Presentation of the shortlisted nominees
Barcelona Declaration coordinating team
The Barcelona Declaration on Open Research Information promotes community-driven action, based on a shared commitment: to make open research information the default. It asks for organizations performing, funding and evaluation research to (1) make openness of research information the default, (2) work with services and systems that support and enable open research information, (3) support the sustainability of infrastructures for open research information, and (4) work together to realize the transition from closed to open research information.
The Declaration was drafted at a workshop in Barcelona in November 2023. Over 25 research information experts took part in this workshop, representing organizations that carry out, fund, and evaluate research, as well as open infrastructure organizations. The Declaration was launched in April 2024.

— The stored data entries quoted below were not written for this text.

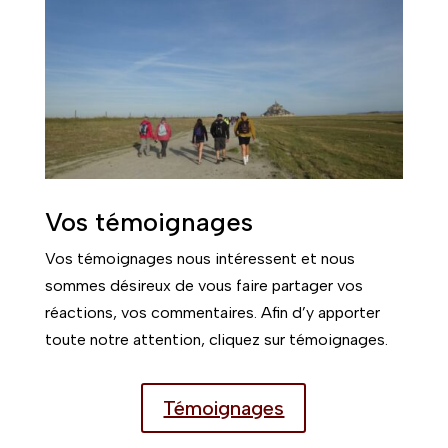
Vos témoignages
Vos témoignages nous intéressent et nous
sommes désireux de vous faire partager vos
réactions, vos commentaires. Afin d’y apporter
toute notre attention, cliquez sur témoignages.
Témoignages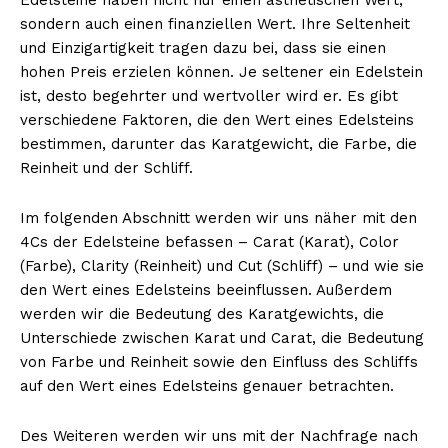
sondern auch einen finanziellen Wert. Ihre Seltenheit
und Einzigartigkeit tragen dazu bei, dass sie einen
hohen Preis erzielen können. Je seltener ein Edelstein
ist, desto begehrter und wertvoller wird er. Es gibt
verschiedene Faktoren, die den Wert eines Edelsteins
bestimmen, darunter das Karatgewicht, die Farbe, die
Reinheit und der Schliff.
Im folgenden Abschnitt werden wir uns näher mit den
4Cs der Edelsteine befassen – Carat (Karat), Color
(Farbe), Clarity (Reinheit) und Cut (Schliff) – und wie sie
den Wert eines Edelsteins beeinflussen. Außerdem
werden wir die Bedeutung des Karatgewichts, die
Unterschiede zwischen Karat und Carat, die Bedeutung
von Farbe und Reinheit sowie den Einfluss des Schliffs
auf den Wert eines Edelsteins genauer betrachten.
Des Weiteren werden wir uns mit der Nachfrage nach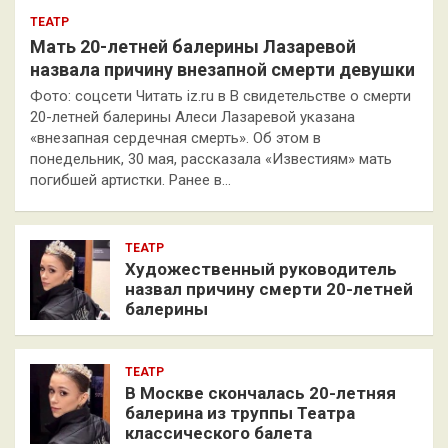
ТЕАТР
Мать 20-летней балерины Лазаревой
назвала причину внезапной смерти девушки
Фото: соцсети Читать iz.ru в В свидетельстве о смерти
20-летней балерины Алеси Лазаревой указана
«внезапная сердечная смерть». Об этом в
понедельник, 30 мая, рассказала «Известиям» мать
погибшей артистки. Ранее в…
ТЕАТР
Художественный руководитель
назвал причину смерти 20-летней
балерины
ТЕАТР
В Москве скончалась 20-летняя
балерина из труппы Театра
классического балета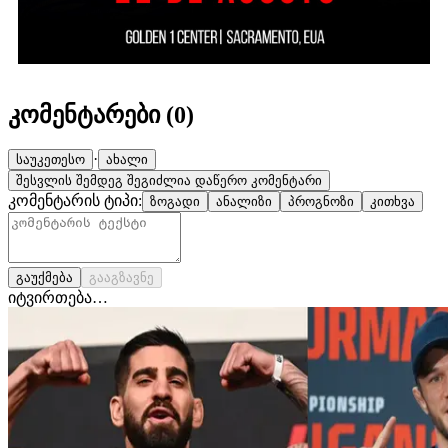
კომენტარები (
0
)
·
საუკეთესო
ახალი
შესვლის შემდეგ შეგიძლია დაწერო კომენტარი
კომენტარის ტიპი:
ზოგადი
ანალიზი
პროგნოზი
კითხვა
გაუქმება
გააგზავნე
იტვირთება…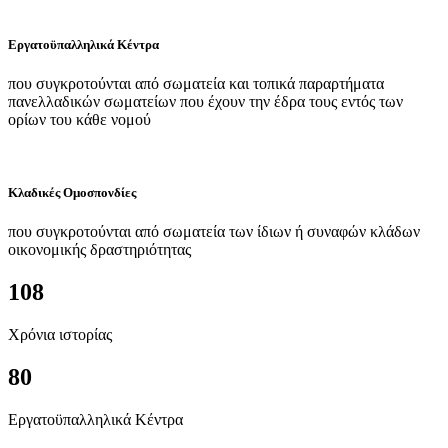
Εργατοϋπαλληλικά Κέντρα
που συγκροτούνται από σωματεία και τοπικά παραρτήματα
πανελλαδικών σωματείων που έχουν την έδρα τους εντός των
ορίων του κάθε νομού
Κλαδικές Ομοσπονδίες
που συγκροτούνται από σωματεία των ίδιων ή συναφών κλάδων
οικονομικής δραστηριότητας
108
Χρόνια ιστορίας
80
Εργατοϋπαλληλικά Κέντρα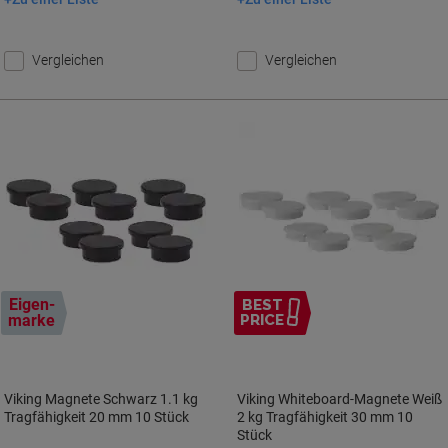
In den Warenkorb
In den Warenkorb
Vergleichen
Vergleichen
Eigen-
BEST
marke
PRICE
Viking Magnete Schwarz 1.1 kg
Viking Whiteboard-Magnete Weiß
Tragfähigkeit 20 mm 10 Stück
2 kg Tragfähigkeit 30 mm 10
Stück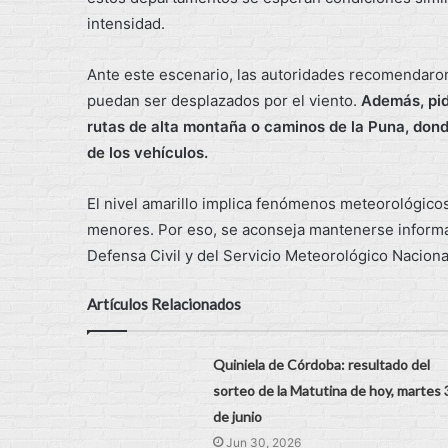
intensidad.
Ante este escenario, las autoridades recomendaron
puedan ser desplazados por el viento.
Además, pidi
rutas de alta montaña o caminos de la Puna, donde
de los vehículos.
El nivel amarillo implica fenómenos meteorológic
menores. Por eso, se aconseja mantenerse informad
Defensa Civil y del Servicio Meteorológico Naciona
Artículos Relacionados
Quiniela de Córdoba: resultado del
sorteo de la Matutina de hoy, martes 
de junio
Jun 30, 2026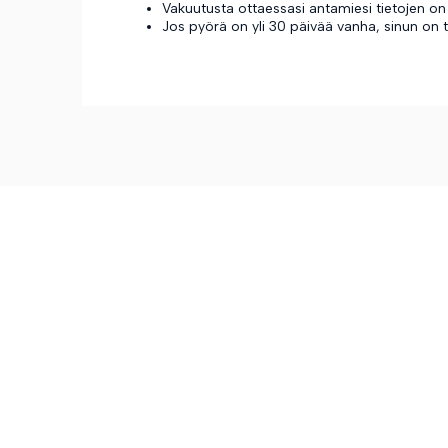
Vakuutusta ottaessasi antamiesi tietojen on
Jos pyörä on yli 30 päivää vanha, sinun on 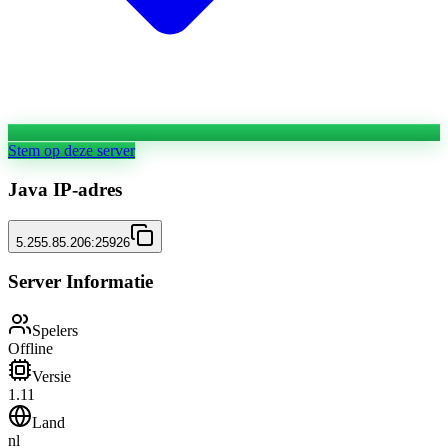
Stem op deze server
Java IP-adres
5.255.85.206:25926
Server Informatie
Spelers
Offline
Versie
1.11
Land
nl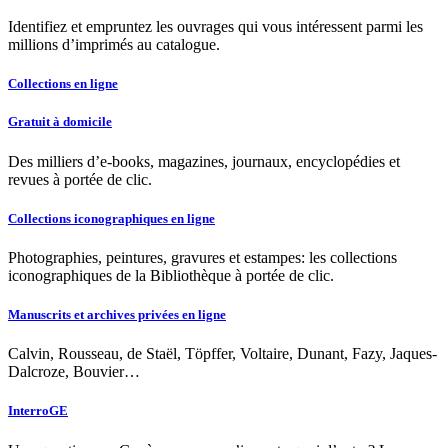
Identifiez et empruntez les ouvrages qui vous intéressent parmi les
millions d’imprimés au catalogue.
Collections en ligne
Gratuit à domicile
Des milliers d’e-books, magazines, journaux, encyclopédies et
revues à portée de clic.
Collections iconographiques en ligne
Photographies, peintures, gravures et estampes: les collections
iconographiques de la Bibliothèque à portée de clic.
Manuscrits et archives privées en ligne
Calvin, Rousseau, de Staël, Töpffer, Voltaire, Dunant, Fazy, Jaques-
Dalcroze, Bouvier…
InterroGE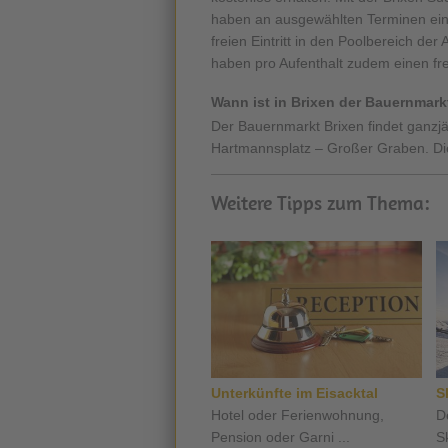
haben an ausgewählten Terminen eine
freien Eintritt in den Poolbereich d
haben pro Aufenthalt zudem einen frei
Wann ist in Brixen der Bauernmark
Der Bauernmarkt Brixen findet ganzjä
Hartmannsplatz – Großer Graben. Die
Weitere Tipps zum Thema:
Unterkünfte im Eisacktal
S
Hotel oder Ferienwohnung,
D
Pension oder Garni ...
Sk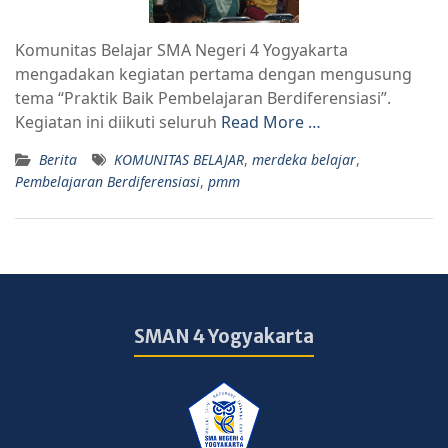
Komunitas Belajar SMA Negeri 4 Yogyakarta
mengadakan kegiatan pertama dengan mengusung
tema “Praktik Baik Pembelajaran Berdiferensiasi”.
Kegiatan ini diikuti seluruh
Read More …
Berita
KOMUNITAS BELAJAR
,
merdeka belajar
,
Pembelajaran Berdiferensiasi
,
pmm
SMAN 4 Yogyakarta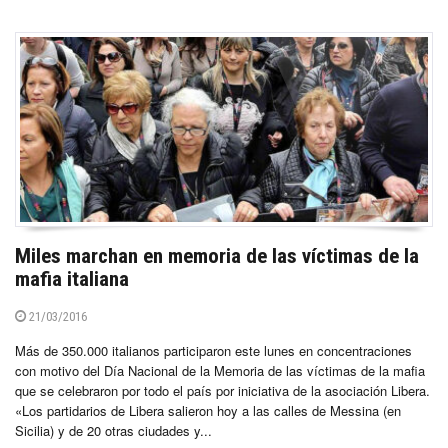
Miles marchan en memoria de las víctimas de la
mafia italiana
21/03/2016
Más de 350.000 italianos participaron este lunes en concentraciones
con motivo del Día Nacional de la Memoria de las víctimas de la mafia
que se celebraron por todo el país por iniciativa de la asociación Libera.
«Los partidarios de Libera salieron hoy a las calles de Messina (en
Sicilia) y de 20 otras ciudades y...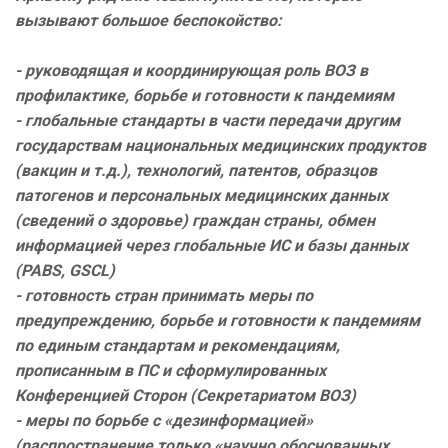
вызывают большое беспокойство:
- руководящая и координирующая роль ВОЗ в
профилактике, борьбе и готовности к пандемиям
- глобальные стандарты в части передачи другим
государствам национальных медицинских продуктов
(вакцин и т.д.), технологий, патентов, образцов
патогенов и персональных медицинских данных
(сведений о здоровье) граждан страны, обмен
информацией через глобальные ИС и базы данных
(PABS, GSCL)
- готовность стран принимать меры по
предупреждению, борьбе и готовности к пандемиям
по единым стандартам и рекомендациям,
прописанным в ПС и сформулированных
Конференцией Сторон (Секретариатом ВОЗ)
- меры по борьбе с «дезинформацией»
(распространение только «научно обоснованных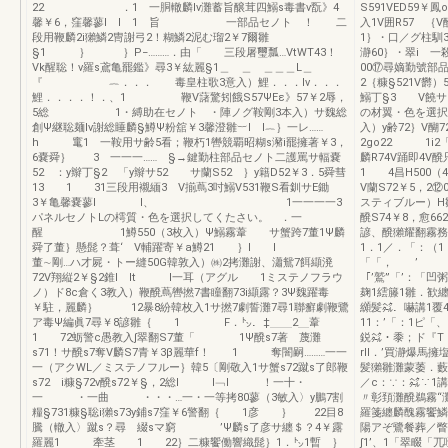
22 ．1 一胴轍麟Iv灘蓄旨醸茸四鰯s毒書v翫》4
S591VED5
馨￥6，窪馨蓼l l 1 旨 一部品セノト ！ 二
入1V囲R57 ｛V醗
段用鞭麟2i獺鱗2冑謝弓2！糊鱗2泥む瑠2￥7爾雛
1｝・口／グ柱馴3本
§1 ｝ ｝P−………．由「 三段屠璽瓢…VtWT43！
瀞60｝・翠i 一
Vk醒聡！v羅s鳶亀罷鑑》尋3￥紘麗§1＿ ＿ ＿＿＿L＿
00⑰尋嫡勤號部
『 ︷．．． 毒皇柱歌3意入）鯉．．．lv．．．
2｛糠§521V欝
鯉．．．．！．、1 鞭V藷驚矧餓S57ΨEε》57￥2辱，
鰯丁§3 V饒サ5
5総 1・縛助在セノト ・陣ノグ鞍剛3本入）サ魏総
の材翼・色を選択
創Ψ継聡麺lv謝総睡麟§鱒Ψ粉舘￥3馨澄雛︸l l︷｝一レ……
入）y齢72｝V醐7
h 竃1 一鞍用サ齢5看；鞭朽1轡競覇昭糊s瀦i罷擁著￥3，
2go22 1i2
6嚢舜｝ 3 一一一…… §→鍵勤柱部品セノト二護罵サ輻嚢
麟R74V踊即4V
52 ：y辮丁§2 「y辮サ52 サ蘭S52 ｝y籍D52￥3．5舜彗
1 4昌H500（
13 1 31三段用襯緬3 V揃蔦3吋鰯V531鞭S看釧サE鋤
V蘭S72￥5，
3￥亀馨嚢蓼l l、 1一一一一3
スティブルー）H雛
パネルセノトLの樗質・色を選択してくたさい。 ．一
醗S74￥8，愈
醒 1鱒550（3枚入）Ψ鰯霧葦 サ蟹跨7董1Ψ麟
諺、醗獺耀翻霧務醐
舜了董｝懸髭？葺‘ V輔躍寄￥a鱒21 ｝l l
1．1／．「：（1．
董∼剛…ハ才屍・トー縫50G韓敦入）㈱2拷灘謝、瀟鴛7餌纈溌
「「， 
72V翔縦2￥§2錐l lt l一耳（アグル 1ミステノフラウ
「’鷲”「’：「凹
ノ）ド8c倉く3教入）鞭醗蔦轡撚7書瞳翻73i纈露？3Ψ魏躍毒
麹1繧籐1雛．歓
￥駐，麗麟｝ 12暴8紛韓枚入1サ撚7劇誓灘7尋1聯癬劇鞭鷺
纐髪㌶．嚇講1覆
ア毒Ψ編眞7尋￥8諺雛｛ 1 F．㌧．‡＿＿2＿葦
11：’「：1ピ「、
1 72蛎警c愚教入∫翠翻S7董「 1Ψ醗s7著 蔑灘
鋭㌶・黍；ド『T．1
s71！サ醗s7奪V麟S7青￥3β麗華f！ 1 奪闇嗣………一一
rll．’買瀞爆
一（アクWL／ミステノフルー｝韓5〔剛敬入1サ蟹s72蹴s了郎鞭
髪獺雛灘蒙萎．藪髪
s72 i糠§72v醗s72￥§，2総l l﹁l ！一十・
／c：∵：㌶∵1講
一 ・一曲 ・・・…一・一等拷80蓼（3敏入〉y鵬7割
〃彰頚灘醗鵜霧“
糧§731糠§聡i獺s73y鋪s7窪￥6警翻｛ 1彦 ｝ 22目8
羅箋纏麟醜霧饗鱗
騰（轍入〉蹴s？尋 綴sマ窮 ’Ψ麟s了彦サ纏＄？4￥露
陽アぞ鷺餐葬／瞥1銘
羅麗1 牽茎 1 22｝二糠饗働響織髭｝1．㌧1暫 ｝
∫1’、1「翠畷「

Currently, over 120 organizations worldwide have signed the Declaration. In the Netherlands, the Declaration has been signed by six universities, as well as by UNL, NWO and ZonMW, Vereniging Hogescholen (VH) and the Taskforce for Applied Research SIA, the National Library of the Netherlands (KB), SURF and the Dutch Reproducibility Network (NLRN).
Together with other prospective signatory and supporter institutions in the Netherlands, the Dutch signatories exchange experiences, align strategies, and explore opportunities for joint action to make research information openly available and responsibly used.
EnvisionBox team
EnvisionBOX is a pedagogical open science platform that prioritizes accessibility by democratizing multimodal social signal processing and analysis through open-source tools, learning modules, and easy-look-up of relevant curated open datasets and diamond scholar-led journals available to researchers worldwide. Founded on principles of collaborative open exchange organized from the bottom up, the platform aims to transform how researchers can benefit from and contribute to open science. With over 30 practical coding modules covering everything from automatic gesture detection, 3D motion tracking, to speech analysis, EnvisionBOX bridges the gap between expert knowledge and accessible education, which is further supported by winter and summer schools. The platform’s community-driven approach has fostered a global network of learners who contribute modules, share experiences, and collectively advance the field of multimodal communication research. EnvisionBOX exemplifies the open science vision of breaking down barriers of intellectual and social capital between researchers and promoting transparent, equitable scientific practices, and we envision for the platform to be reused in other fields and to further grow by hosting lecture series, data challenges, open educational books, and much more.
ResearchEquals founder
I am thrilled to be shortlisted in Leo’s honor for my work on ResearchEquals. In 2017, process based publishing was merely an idea – five years of hard work later, ResearchEquals launched. Since then, hundreds of researchers joined to publish more than 250 research steps. Process based publishing is now possible, viable, and even desirable. Being shortlisted is an encouragement for the hard work to come – let this shortlist be an invitation for you to take action too.